- **Exercise A**: In the text on subarray sums not divisible by x, what method is used to show that a prefix and a suffix can't both be subtracted?
BEGIN Supplied text
Topics
Idea
Take the total sum of array → total. If it’s not div by x, n is the ans, otherwise, subtract from it the smallest prefix or suffix that’s not div by x.
We can use proof by contradiction to show that we can’t subtract both prefix and the suffix:
Suppose our optimal subarray is obtained by subtracting both a prefix whose sum is a and a suffix whose sum is b from the array. Following observations are made → total % x = 0 (otherwise total array would have been optimal), (total - a) % x = 0 and (total - b) % x = 0 (otherwise we wouldn’t need to subtract both prefix and suffix) and finally (total - a - b) % x != 0 (from our assumption).
(total-a)%x=0 and total%x=0 implies that a%x=0. Similary, b%x=0. But then this means (total - a - b)%x = 0 since total, a, b all three are individually divisible by x. This contradicts our assumption. Thus either suffix or prefix can be subtracted to get the optimal subarray, but not both.
Note that below implementation may not be the best (is slightly different). I make a prefix sum array modulo x and if two positions have same value, that means that the range is divisible by x. In the while loops, I basically find the find first index from left and last index from right such that they make the subarray non-divisible by x. Creating a prefix sum is not necessary for this problem as we can simply find the total, a and b values using simple loops.
Code
int lcs_like(vector<int> &arr, int i, int j) {
if (i > j)
return -1;
if (arr[i] != arr[j])
return (j - i);
int ti = i;
while (ti < j) {
if (arr[ti] == arr[j])
ti++;
else
break;
}
int tj = j;
while (i < tj) {
if (arr[i] == arr[tj])
tj--;
else
break;
}
int res = -1;
if (ti != j)
res = max(res, j - ti);
if (tj != i)
res = max(res, tj - i);
return res;
}
void solve() {
int n, x;
cin >> n >> x;
vector<int> arr(n + 1, 0);
for (int i = 1; i <= n; ++i) {
cin >> arr[i];
arr[i] += arr[i - 1];
arr[i] %= x;
}
int res = lcs_like(arr, 0, n);
cout << res << endl;
}
END Supplied text
BEGIN Records for the exercise
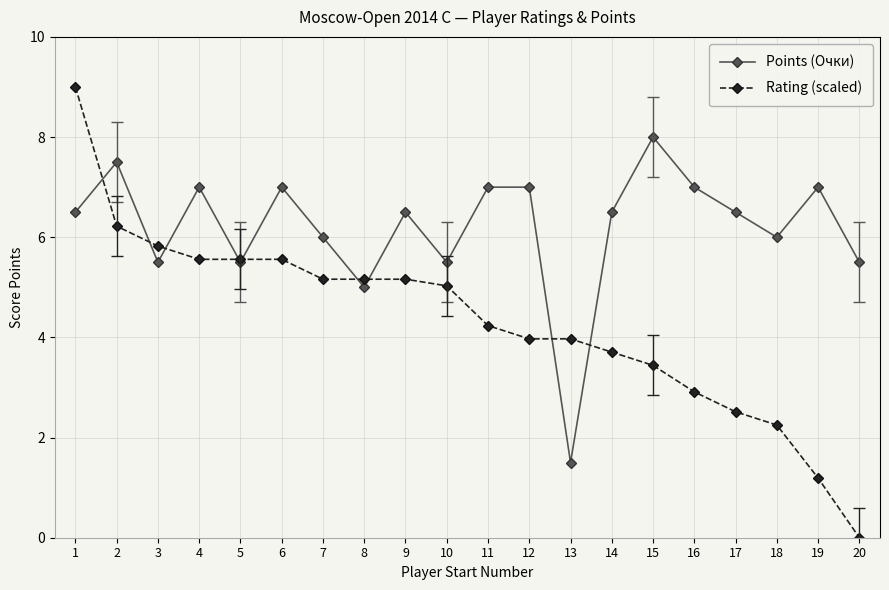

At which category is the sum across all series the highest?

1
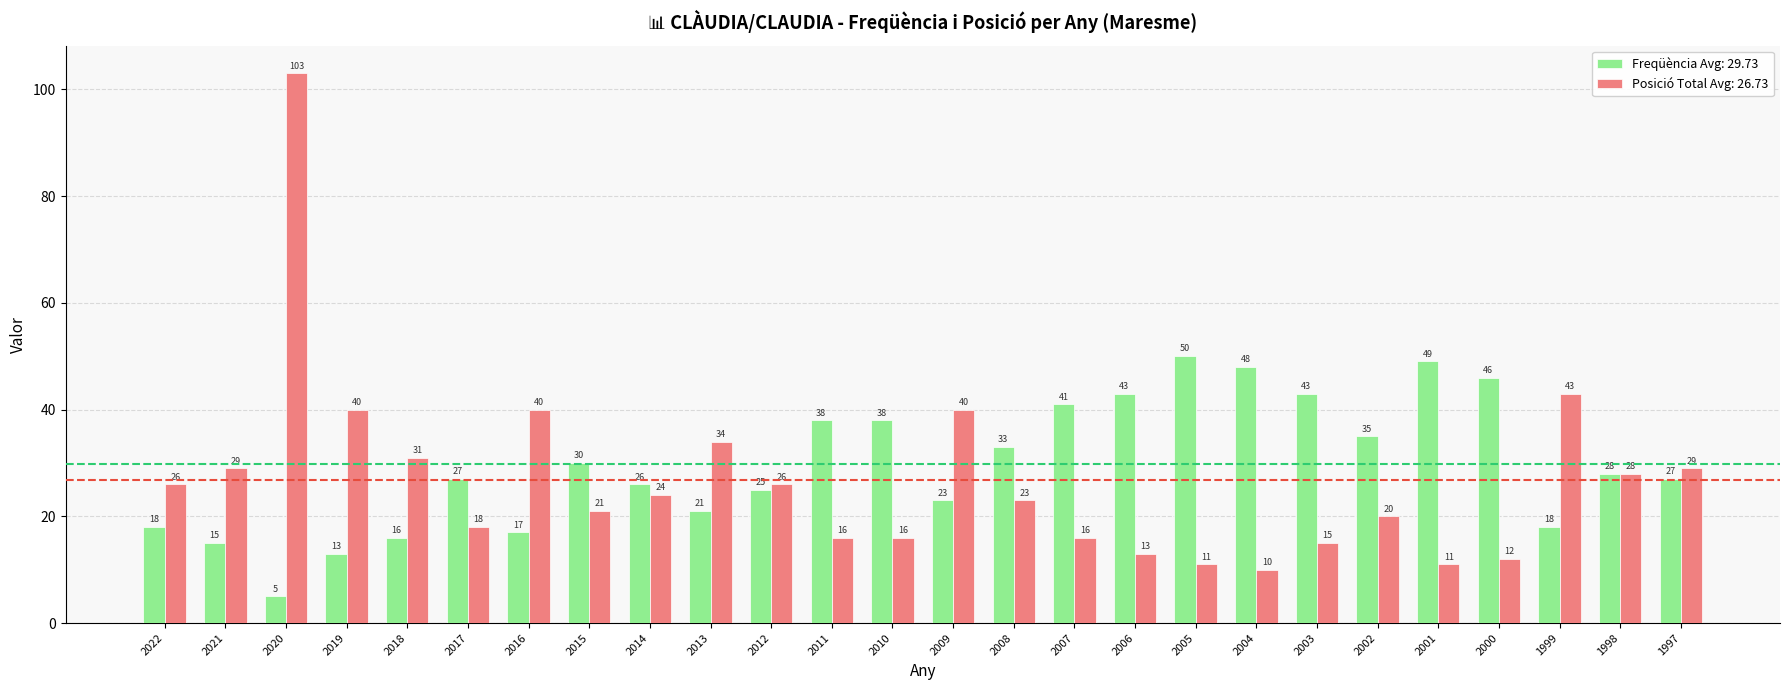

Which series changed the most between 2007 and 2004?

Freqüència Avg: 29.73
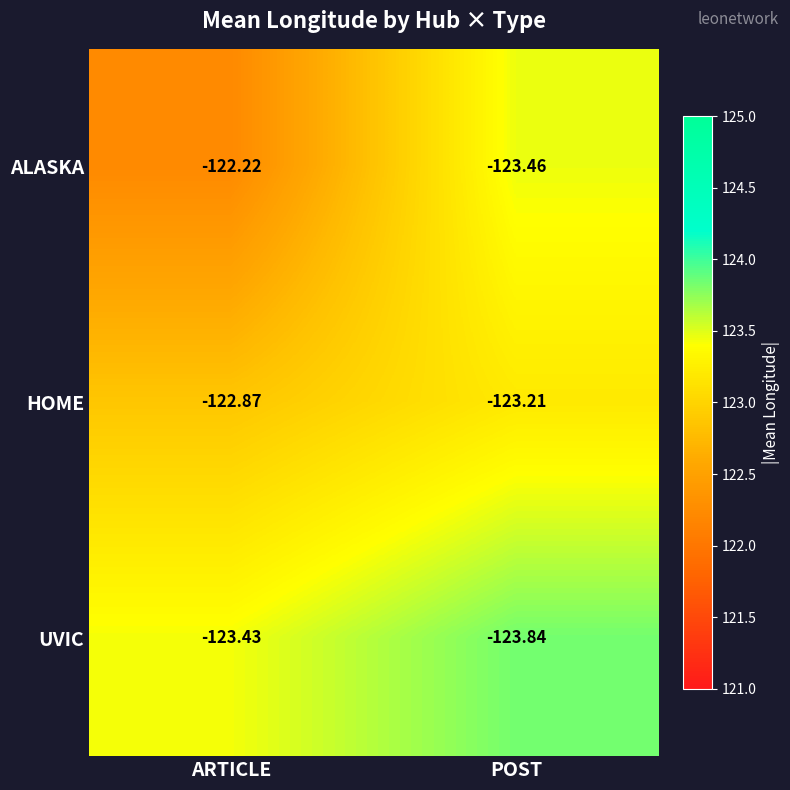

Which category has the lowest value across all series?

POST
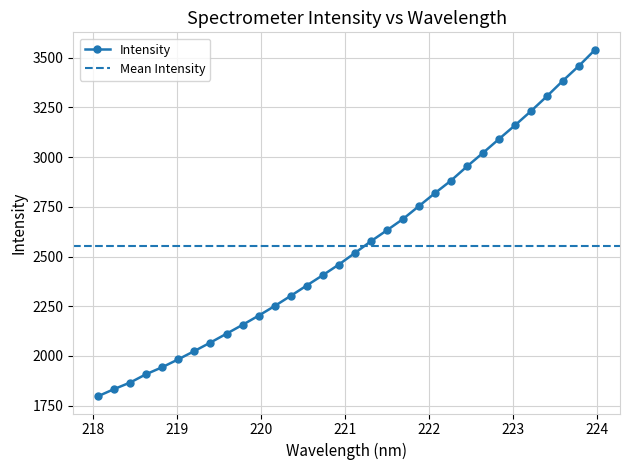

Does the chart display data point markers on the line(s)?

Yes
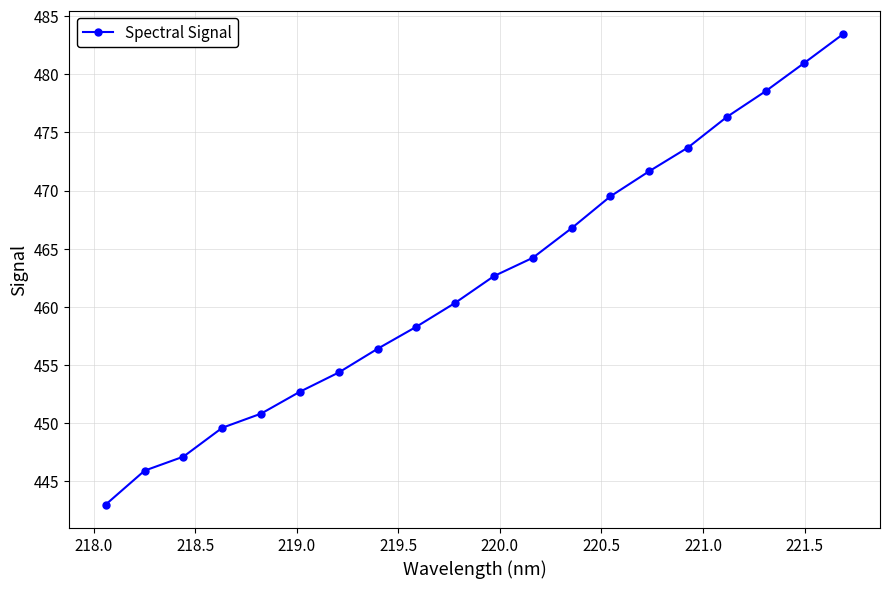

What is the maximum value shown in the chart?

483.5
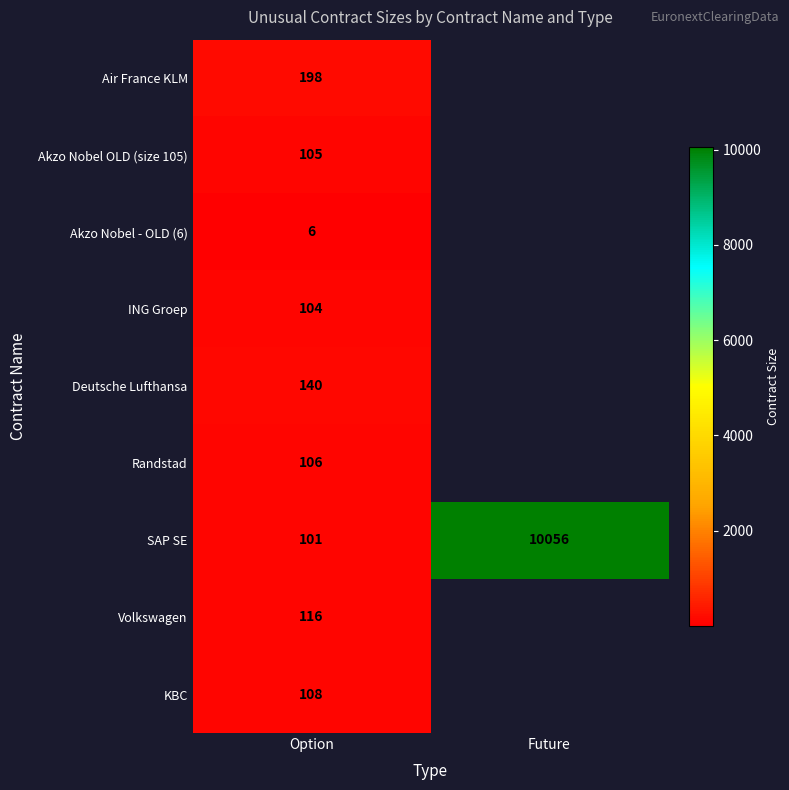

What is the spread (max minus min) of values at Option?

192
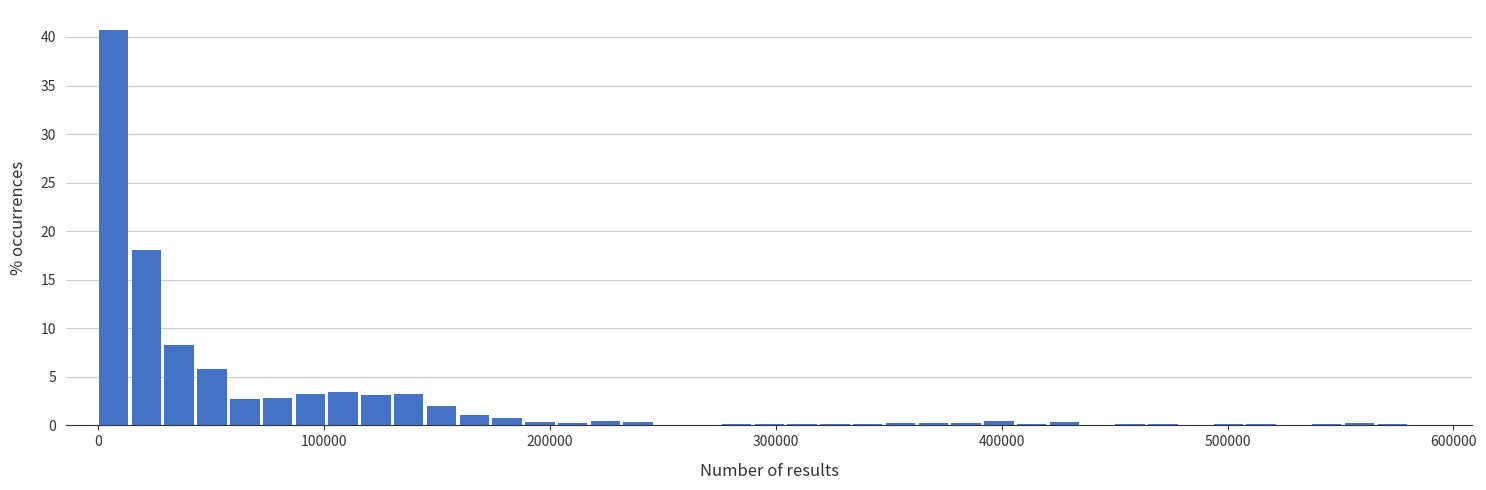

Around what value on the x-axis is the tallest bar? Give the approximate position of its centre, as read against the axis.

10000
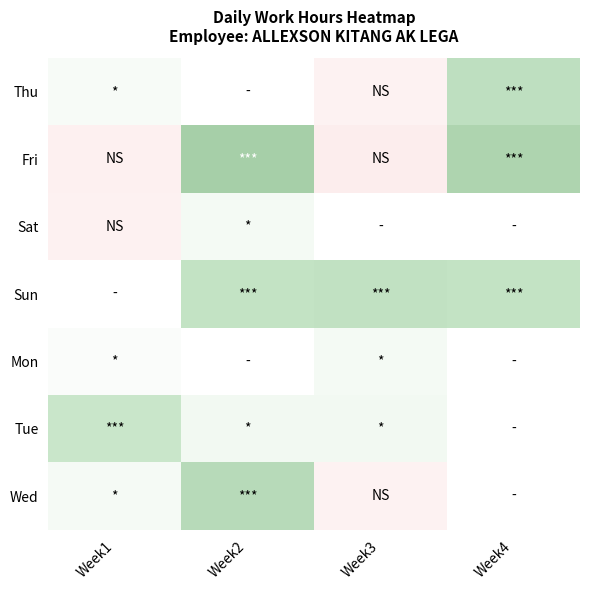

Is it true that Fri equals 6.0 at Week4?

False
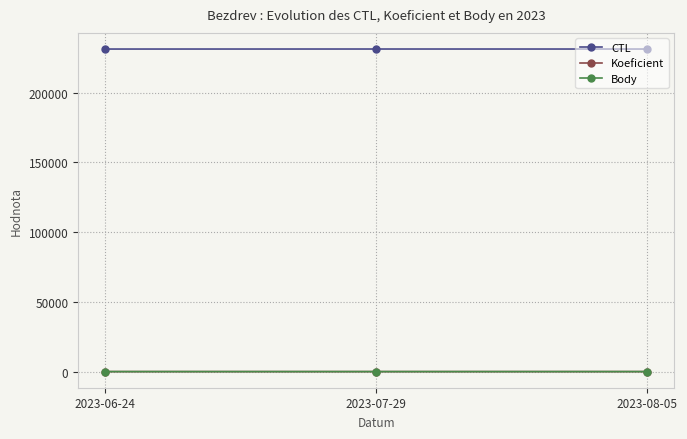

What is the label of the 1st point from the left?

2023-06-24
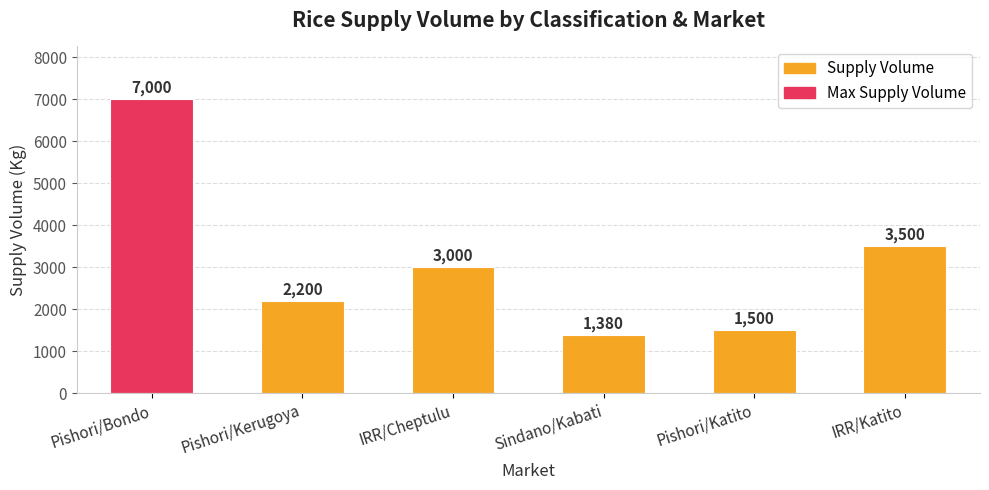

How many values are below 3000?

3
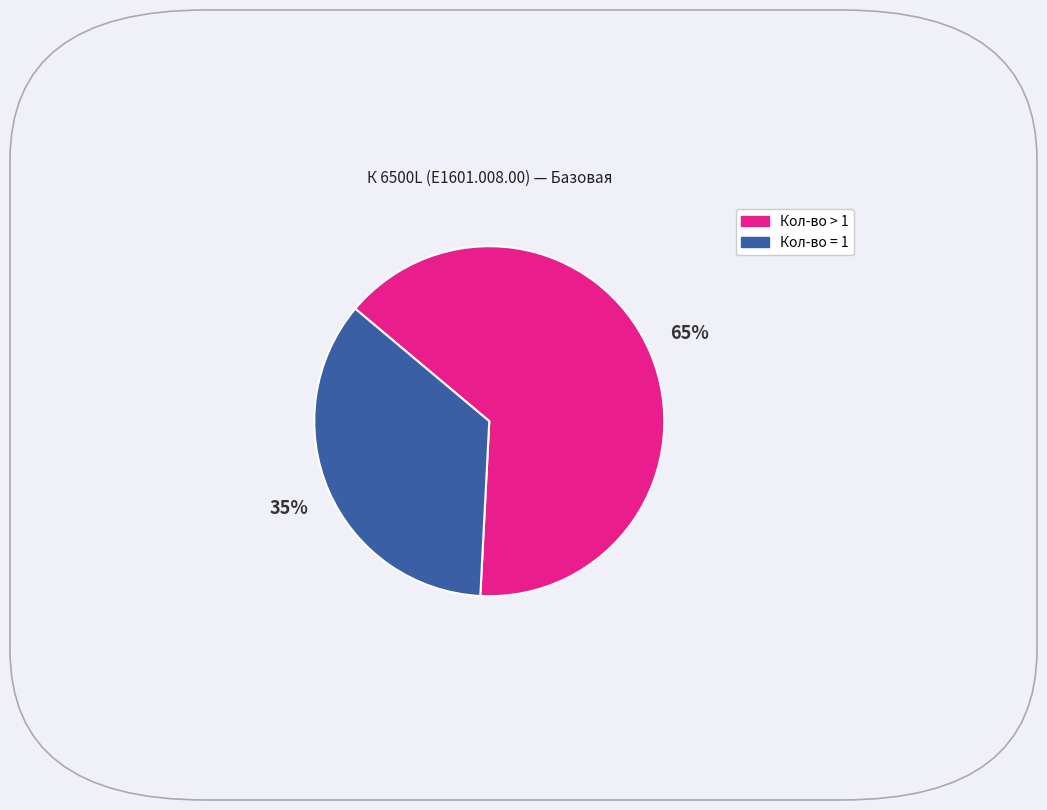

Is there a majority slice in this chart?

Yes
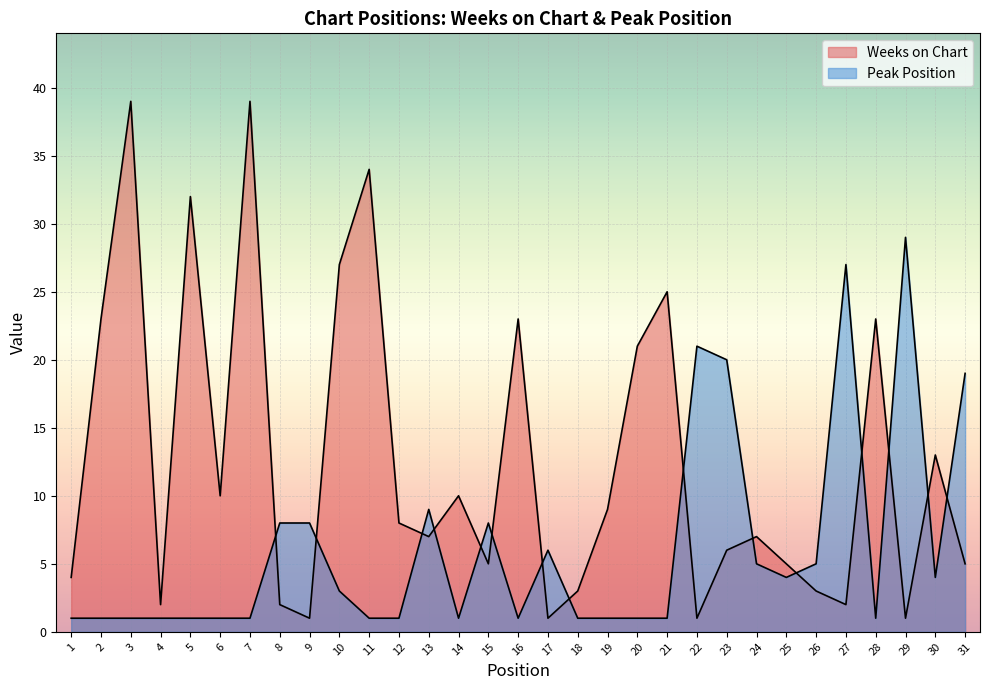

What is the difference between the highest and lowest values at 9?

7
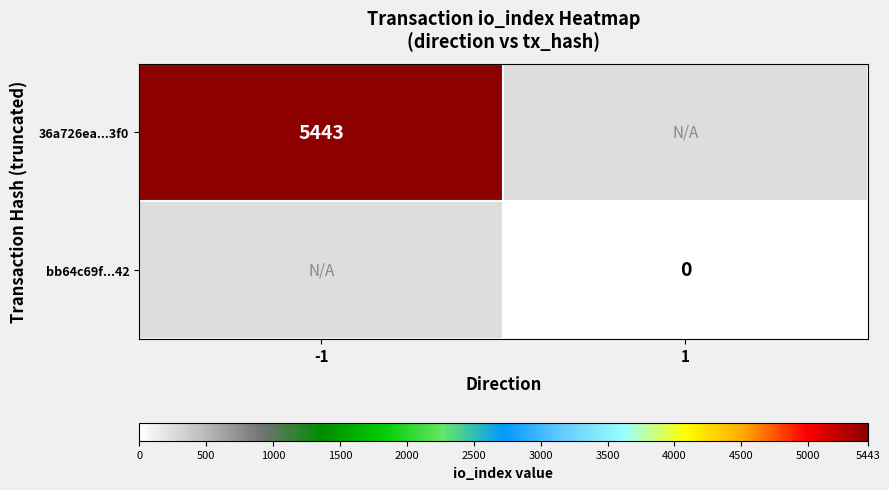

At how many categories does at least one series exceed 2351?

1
END Records for the exercise
- **Exercise B**: Count the lines of the records that contain the string "chart", matching case exactly, and reply with only the number.

- **Output A**: Proof by contradiction.

- **Output B**: 3